Babinski died on Tuesday after an incident at a Lyons, Illinois Gun Range, where he is thought to have accidentally shot himself, according to the Chicago Sun-Times.
At about 1:55 pm., Babinski was at the gun range at the Midwest Guns shop in the 8500 block of Plainfield Road in Lyons, Ill. when he was shot multiple times in the head and neck.
He was in critical condition when he was admitted to the Loyola University Medical Center in Maywood, and was announced as deceased fewer than four hours later.
The police report read, "Upon officer's arrival, a subject was located on the first floor of the gun range with what appeared to be a serious head wound. That subject was transported to Loyola Hospital in critical condition."
Law-enforcement officials are now investigating the case, and reportedly looking over footage from the surveillance camera at the range. As of this time, however, the death is assumed to be an accident.
According to a 2011 report from the Centers for Disease Control and Prevention, firearm accidents kill about 851 people each year. Although that makes up for just a fraction of the tens of thousands of gun deaths each year, people are more likely to die by their own gun, via suicide or accident, than they are to stop an intruder or otherwise protect themselves with their weapon.
Guns are used in 70 percent of homicides and 52 percent of suicides, according to the CDC report, and are generally the weapons of choice for mass killings, as with the recent Navy Yard shooting.
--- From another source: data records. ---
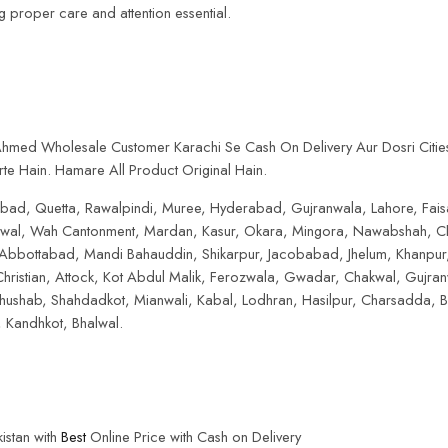
ing proper care and attention essential.
 Ahmed Wholesale Customer Karachi Se Cash On Delivery Aur Dosri Citie
te Hain. Hamare All Product Original Hain.
lamabad, Quetta, Rawalpindi, Muree, Hyderabad, Gujranwala, Lahore, Fai
hiwal, Wah Cantonment, Mardan, Kasur, Okara, Mingora, Nawabshah, Cha
 Abbottabad, Mandi Bahauddin, Shikarpur, Jacobabad, Jhelum, Khanpur,
hristian, Attock, Kot Abdul Malik, Ferozwala, Gwadar, Chakwal, Gujra
shab, Shahdadkot, Mianwali, Kabal, Lodhran, Hasilpur, Charsadda, Bh
Kandhkot, Bhalwal.
istan with
Best
Online Price with Cash on Delivery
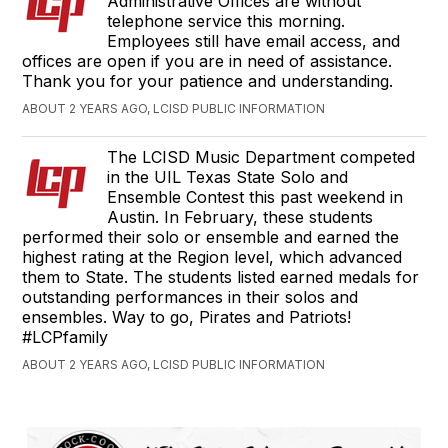
Administrative Offices are without
telephone service this morning.
Employees still have email access, and
offices are open if you are in need of assistance.
Thank you for your patience and understanding.
ABOUT 2 YEARS AGO, LCISD PUBLIC INFORMATION
The LCISD Music Department competed
in the UIL Texas State Solo and
Ensemble Contest this past weekend in
Austin. In February, these students
performed their solo or ensemble and earned the
highest rating at the Region level, which advanced
them to State. The students listed earned medals for
outstanding performances in their solos and
ensembles. Way to go, Pirates and Patriots!
#LCPfamily
ABOUT 2 YEARS AGO, LCISD PUBLIC INFORMATION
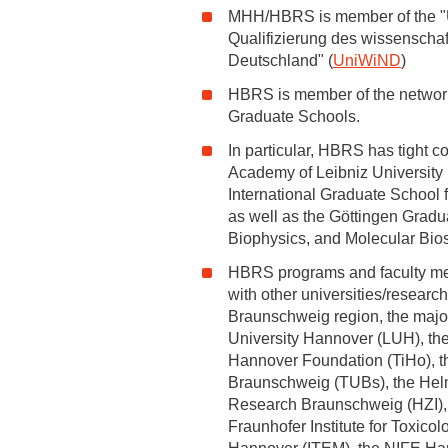
MHH/HBRS is member of the "U
Qualifizierung des wissenscha
Academic Career Development
Deutschland" (
UniWiND
)
Internal university performance promotion
HBRS is member of the networ
Graduate Schools.
In particular, HBRS has tight c
Academy of Leibniz University
International Graduate School f
as well as the Göttingen Gradu
Biophysics, and Molecular Bio
HBRS programs and faculty me
with other universities/research
Braunschweig region, the major
University Hannover (LUH), the
Hannover Foundation (TiHo), th
Braunschweig (TUBs), the Helmho
Research Braunschweig (HZI), 
Fraunhofer Institute for Toxic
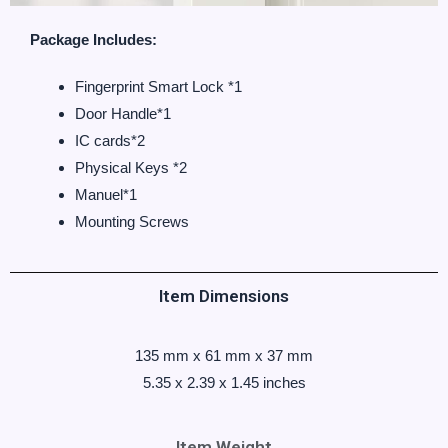
Package Includes:
‎Fingerprint Smart Lock *1
Door Handle*1
IC cards*2
Physical Keys *2
Manuel*1
Mounting Screws
Item Dimensions
135 mm x 61 mm x 37 mm
‎5.35 x 2.39 x 1.45 inches
Item Weight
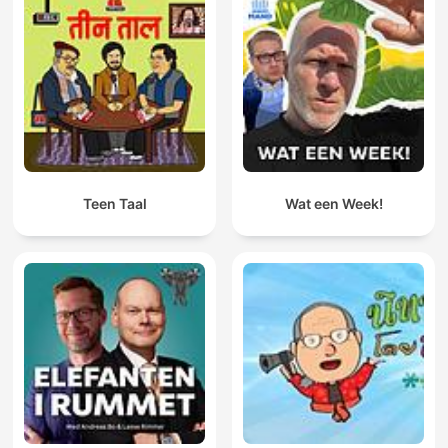
Teen Taal
Wat een Week!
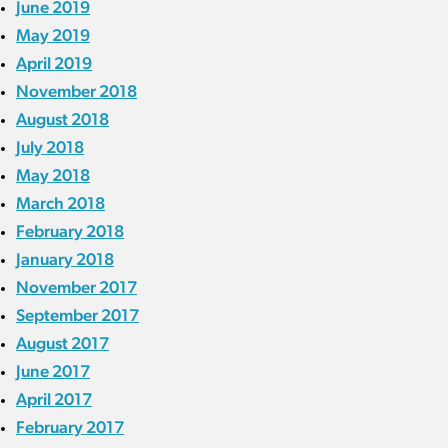
June 2019
May 2019
April 2019
November 2018
August 2018
July 2018
May 2018
March 2018
February 2018
January 2018
November 2017
September 2017
August 2017
June 2017
April 2017
February 2017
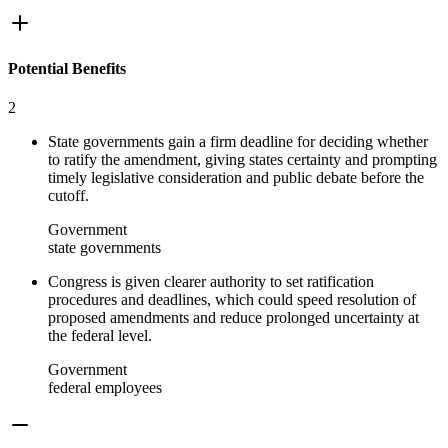
Potential Benefits
2
State governments gain a firm deadline for deciding whether
to ratify the amendment, giving states certainty and prompting
timely legislative consideration and public debate before the
cutoff.
Government
state governments
Congress is given clearer authority to set ratification
procedures and deadlines, which could speed resolution of
proposed amendments and reduce prolonged uncertainty at
the federal level.
Government
federal employees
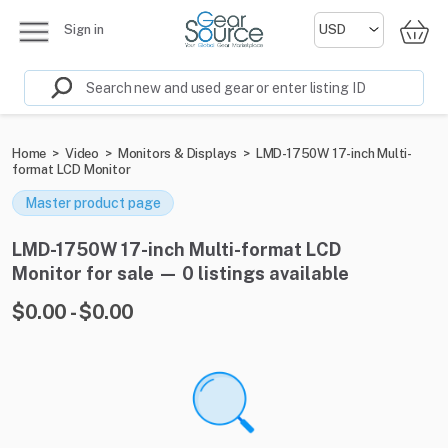
Sign in
Home
>
Video
>
Monitors & Displays
>
LMD-1750W 17-inch Multi-
format LCD Monitor
Master product page
LMD-1750W 17-inch Multi-format LCD
Monitor for sale — 0 listings available
$0.00 - $0.00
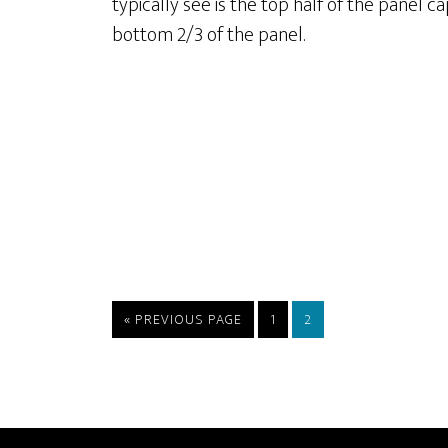
typically see is the top half of the panel 
bottom 2/3 of the panel.
GO
PAGE
PAGE
«
PREVIOUS PAGE
1
2
TO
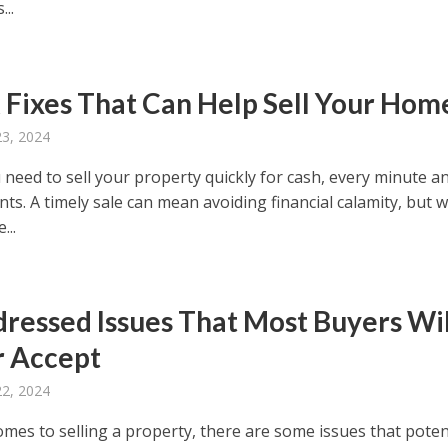
...
 Fixes That Can Help Sell Your Hom
23, 2024
need to sell your property quickly for cash, every minute a
nts. A timely sale can mean avoiding financial calamity, but w
...
ressed Issues That Most Buyers Wil
 Accept
22, 2024
omes to selling a property, there are some issues that poten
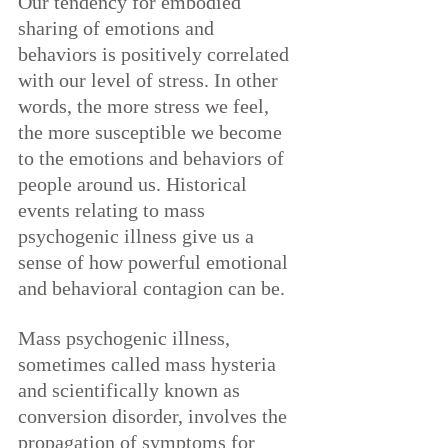
Our tendency for embodied 
sharing of emotions and 
behaviors is positively correlated 
with our level of stress. In other 
words, the more stress we feel, 
the more susceptible we become 
to the emotions and behaviors of 
people around us. Historical 
events relating to mass 
psychogenic illness give us a 
sense of how powerful emotional 
and behavioral contagion can be.
Mass psychogenic illness, 
sometimes called mass hysteria 
and scientifically known as 
conversion disorder, involves the 
propagation of symptoms for 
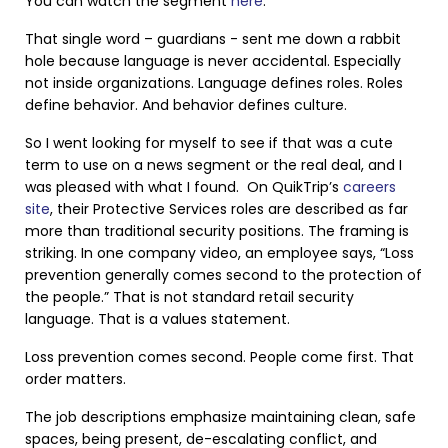
You can watch the segment
here
.
That single word – guardians - sent me down a rabbit
hole because language is never accidental. Especially
not inside organizations. Language defines roles. Roles
define behavior. And behavior defines culture.
So I went looking for myself to see if that was a cute
term to use on a news segment or the real deal, and I
was pleased with what I found. On QuikTrip’s
careers
site
, their Protective Services roles are described as far
more than traditional security positions. The framing is
striking. In one company video, an employee says, “Loss
prevention generally comes second to the protection of
the people.” That is not standard retail security
language. That is a values statement.
Loss prevention comes second. People come first. That
order matters.
The job descriptions emphasize maintaining clean, safe
spaces, being present, de-escalating conflict, and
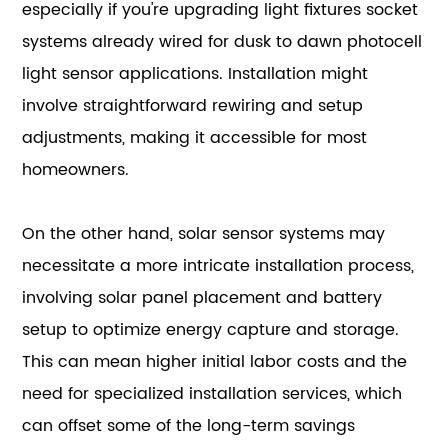
especially if you're upgrading light fixtures socket
systems already wired for dusk to dawn photocell
light sensor applications. Installation might
involve straightforward rewiring and setup
adjustments, making it accessible for most
homeowners.
On the other hand, solar sensor systems may
necessitate a more intricate installation process,
involving solar panel placement and battery
setup to optimize energy capture and storage.
This can mean higher initial labor costs and the
need for specialized installation services, which
can offset some of the long-term savings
A small town in Ohio is planning to change an ordinance so that its citizens will be able to carry weapons in local parks. The town of Oberlin is preparing to make the change so it will be in compliance with a state statute that was passed in 2006.
Many people in town, including some lawmakers, are not in favor of the change.
“I’m not in favor of any of this,” said City Council President Ron Rimbert. “No one on Council is. But we need to get this passed. We have a responsibility to our citizens that we don’t get caught up in any litigation. In Oberlin, we’re protective of our family and friends. But this is a state law.”
Oberlin’s ordinance prohibiting the carrying of guns in parks was passed in 1998.
Gun-rights advocates are the driving force behind the potential law change. David Noice emailed Oberlin Police Chief Tom Miller about the law. “Your city ordinance restricts the possession of firearms in city parks. This is no longer permitted by state law,” he wrote.
According to Noice, other Ohio towns also have laws which violate the state statute, Fox News reported.
“There are numerous public entities that aren’t compliant with state law,” Noice said. “A lot of them simply don’t realize it and are happy when we point it out to them. They move immediately to correct it. Oberlin looks like it will resolve this. But it is complaining every step of the way. It’s fine that it has dissenting views, as long as it fixes the problem.”
Oberlin City Council is expected to decide on Sept. 16 if the law will be rescinded or if the town will attempt to challenge the law in court. Either way, town lawmakers are making known their opposition to the statute.
“Oberlin does not want people bringing guns into its parks,” said Councilmember Shannon Fairchild-Soucy.